As we can observe from Fig. 3 and Table 2: (1) the compared algorithms have varying results, while AutoPath is able to constantly outperform all of them with significant margins on all experimented datasets, demonstrating its general and robust advantages; (2) the performance improvements of AutoPath are more significant on DBLP and Yelp datasets where rich node contents are available, indicating the advantage of content embedding; (3) FSPG and RelSim perform much better than PathSim, and even better than the advanced network embedding algorithms, especially on DBLP, probably because they consider different weights of meta-paths. AutoPath also performs well on DBLP, indicating the advantage of reinforcement learning in automatically discovering important paths; (4) the runtimes of AutoPath are shorter than FSPG and RelSim, which try to enumerate or search for all useful meta-paths, especially on large networks like DBLP and Yelp, indicating its efficiency and scalability. Due to space limit, we put more discussions into our Supplementary Materials and defer more detailed experimental studies into the future work.

Fig. 3.
figure 3

Quantitative evaluation results: Precision and recall of compared algorithms.

Table 3. Top 3 meta-paths automatically found and deemed important by AutoPath.

4.3 Qualitative Analysis

As we stress in this work, a unique advantage of AutoPath is the automatic discovery of useful meta-paths from enormous search spaces without a pre-defined maximum length. To demonstrate such utility, after training our model, we plan on random nodes for 10,000 times and summarize the most frequently traveled meta-paths in Table 3. As we can see, the meta-paths with variable lengths and importance discovered by our algorithm are indeed intuitive for each dataset, indicating the power of it in automatically discovering important paths.

5 Conclusions

Heterogeneous networks have been intensively studied recently, due to its power of incorporating different types of data from various sources. In this work, we focus on the key challenge of learning with heterogeneous networks, i.e., similarity modeling. To fully leverage both structural and content information over heterogeneous networks, we break free the requirement of pre-defined meta-paths through automatic path discovery with efficient reinforcement learning and incorporate rich node contents to empower discriminative path exploration through deep content embedding. We demonstrate the effectiveness and efficiency of our AutoPath algorithm through extensive quantitative and qualitative experiments on three large-scale real-world heterogeneous networks.

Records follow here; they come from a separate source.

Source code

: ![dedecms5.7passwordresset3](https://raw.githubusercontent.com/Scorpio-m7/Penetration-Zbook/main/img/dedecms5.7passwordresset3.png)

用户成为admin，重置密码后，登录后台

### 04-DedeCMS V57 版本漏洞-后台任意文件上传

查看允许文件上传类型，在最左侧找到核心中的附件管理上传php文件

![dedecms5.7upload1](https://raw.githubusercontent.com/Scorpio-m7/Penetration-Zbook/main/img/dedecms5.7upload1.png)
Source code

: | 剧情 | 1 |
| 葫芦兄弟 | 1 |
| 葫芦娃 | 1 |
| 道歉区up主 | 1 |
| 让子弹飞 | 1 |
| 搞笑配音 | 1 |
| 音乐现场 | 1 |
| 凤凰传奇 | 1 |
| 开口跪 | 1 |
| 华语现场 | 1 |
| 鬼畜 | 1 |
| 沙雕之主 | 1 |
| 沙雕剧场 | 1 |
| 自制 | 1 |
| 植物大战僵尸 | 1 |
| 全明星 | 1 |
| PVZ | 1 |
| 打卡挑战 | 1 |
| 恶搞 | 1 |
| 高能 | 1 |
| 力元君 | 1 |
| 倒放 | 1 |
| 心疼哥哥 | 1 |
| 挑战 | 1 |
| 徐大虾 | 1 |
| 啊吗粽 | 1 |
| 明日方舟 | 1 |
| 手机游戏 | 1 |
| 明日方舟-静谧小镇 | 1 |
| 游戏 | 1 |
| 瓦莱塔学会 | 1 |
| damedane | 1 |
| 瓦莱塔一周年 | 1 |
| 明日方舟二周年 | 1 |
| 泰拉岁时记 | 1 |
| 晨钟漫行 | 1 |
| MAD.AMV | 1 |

For future works, more in-depth experiments can be done to study the individual effectiveness of our reinforcement learning and content embedding frameworks. Meanwhile, various improvements can also be thought of for both of them, such as the embedding of more complex contents like texts and images, the interpretation of discovered paths, and the generation of heterogeneous network embedding for various other downstream applications.